Microsoft's proactive measure
At the end of May 2017, Microsoft announced its plans to buy Hexadite for $100 million. Barak, Klinghofer, Levin and the Hexadite team have created a fantastic application, and hundreds of millions of people will use the technology as a part of Microsoft's security portfolio. (Burke, 2017)
The Hexadite Automated Incident Response Solution employs artificial intelligence and machine learning. It examines every cyber-attack, investigates each alert in seconds, and enables companies to take action.
Hexadite appeal to Microsoft for several reasons:
- Microsoft's Windows 10 currently offers Windows Defender Advanced Threat Protection to zero-day attacks, ransomware, and others advanced threats. The Hexadite software will build on those applications and help commercial Windows 10 customers deal with attacks on their networks.
- Hexadite will provide benefits to Microsoft such as security services for enterprise and cloud solutions, customers for the services, and significant IT and expertise for artificial intelligence applications.
- The purpose of Hexadite software is to investigate every breach and automatically manage every possible violation. Hexadite must scan the entire output and use automated procedures to view every alert, no matter how insignificant and determine if it is an actual security threat. If it is a threat, the software takes action.
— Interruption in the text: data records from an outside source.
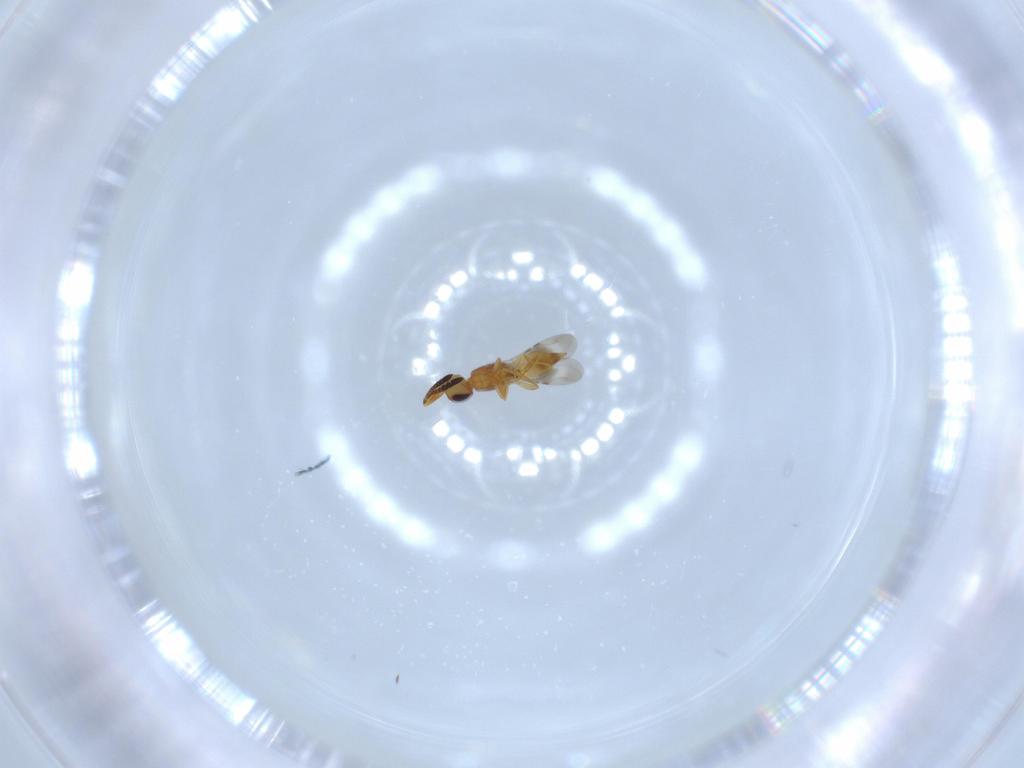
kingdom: Animalia
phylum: Arthropoda
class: Insecta
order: Hymenoptera
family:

- Hexadite receives alerts from other security hardware and software, tracks and collects data on its own, and data accessible through the cloud and network resources to determine what actions the alleged malware is taking.
Microsoft has requested a Digital Geneva Convention to create global regulations to manage cyber security issues. Hexadite countermeasures, along with global management, are proactive actions, which will bring positive results for Microsoft.